Key Responsibilities
Clinical Expertise
  • As a subject matter expert contribute to the development and refinement of annotation protocols and clinical guidelines for different use cases.
  • Identify edge cases, ambiguities, and potential sources of bias in clinical data and model behavior
  • Participate in applied clinical AI research, including hypothesis development and evaluation of model performance.
  • Assist in generating research insights that may inform internal studies, publications, or regulatory documentation

Clinical Annotation & Validation
  • Perform reviews of nuclear medicine imaging exams and provide clinical insight and annotations to support AI model training and refinement. Clinical review tasks include review of studies with and without AI assistance for identification and delineation of areas of interest on a variety of nuclear medicine images (e.g., FDG, PSMA-PET/CT, SPECT) with precision and accuracy.
  • Validate AI outputs for clinical accuracy, safety, and relevance across defined use cases.
  • Review model errors and edge cases; provide structured clinical insights to improve performance.
  • Advise on clinically meaningful metrics, thresholds, and evaluation criteria.

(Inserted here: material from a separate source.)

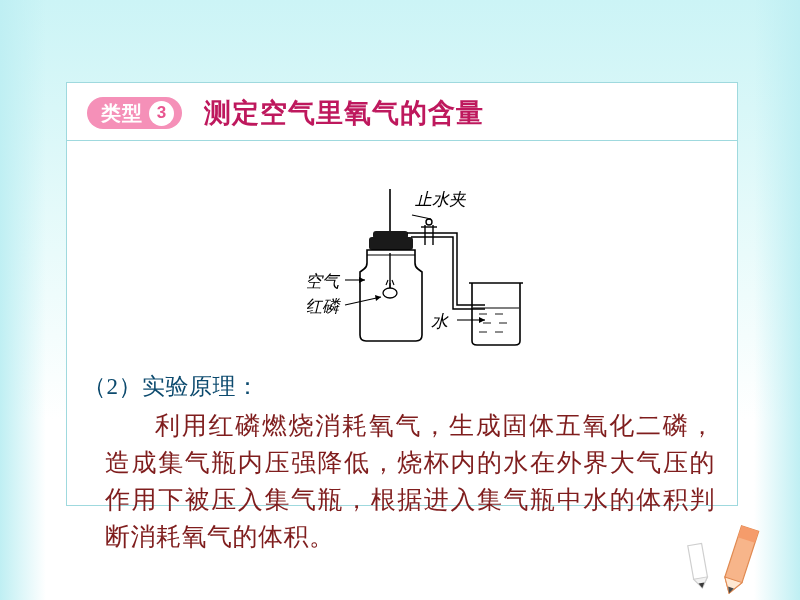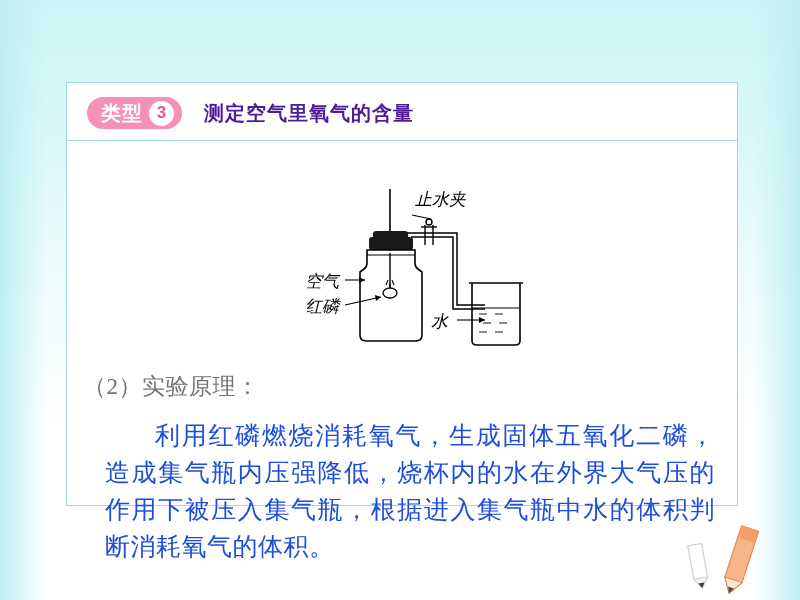"测定空气里氧气的含量" .header-title { color: #4c1d95 -> #be185d; font-size: 20px -> 27px }
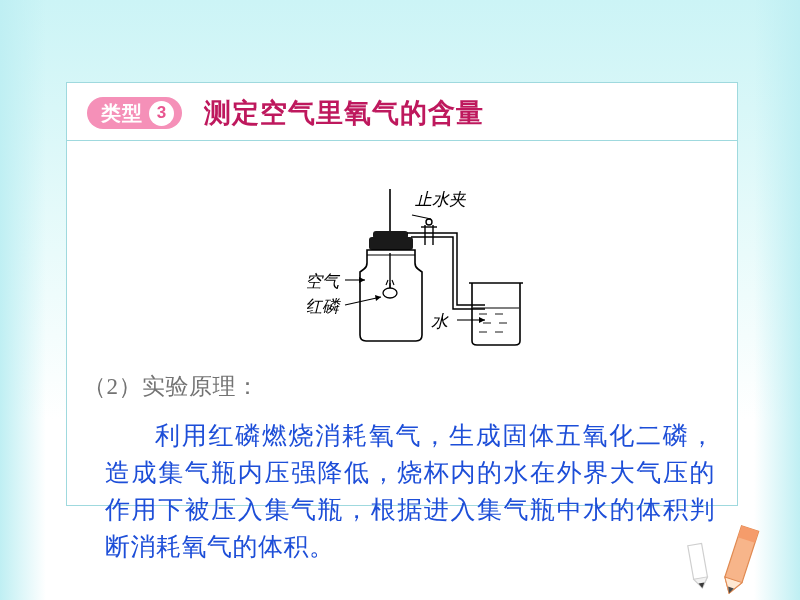"（2）实验原理：" .line-2 { color: #737373 -> #0c4a6e }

Strategic product feedback
  • Provide concise, actionable clinical feedback on product features and workflows.
  • Advise product teams on feature prioritization based on clinical impact, risk, and feasibility.
  • Support retrospective and prospective analyses to assess clinical validity and real-world utility of AI models.
  • Evaluate usability and workflow integration from a clinician's perspective.

Cross-Functional Collaboration
  • Collaborate asynchronously with clinical, product, and data science teams.
  • Serve as a part-time clinical advisor supporting rapid iteration and informed decision-making.

Why Join Nucs AI
  • Work at the frontier of clinical AI: Help advance next-generation oncology tools in nuclear molecular imaging.
  • Have real clinical influence: Your work and feedback directly shape model performance, product behavior, and clinical reliability.
  • High scientific rigor: Contribute to clinically grounded development with a strong focus on safety, accuracy, and real-world validity.
  • Collaborate with a high-caliber team: Work closely with clinicians, engineers, and data scientists who move fast and value clarity.
  • Flexible by design: Part-time, contract, and fully remote with flexible hours (location restrictions may apply).
  • Mission that matters: Help improve how cancer care is delivered - at scale, and with real patient impact.

Required Qualifications
  • ABR/ABNM Board certified physician with minimum 3 or more years of experience in Nuclear Medicine (or Diagnostic Radiology with subspecialty certification in Nuclear Medicine).
  • Active, unrestricted medical license in the US.
  • Possesses demonstrated expertise in interpreting PET imaging for radioligand tracers such as FDG, PSMA, and SSTR, and in radioligand therapies.
  • Exceptional attention to detail and a commitment to producing high-quality work.

Preferred Experience
  • Prior experience with healthcare AI, digital health, or clinical informatics.
  • Experience with data annotation, clinical validation, or quality review.
  • Familiarity with ML concepts, model evaluation, or human-in-the-loop systems.
  • Experience advising on product strategy or clinical product development.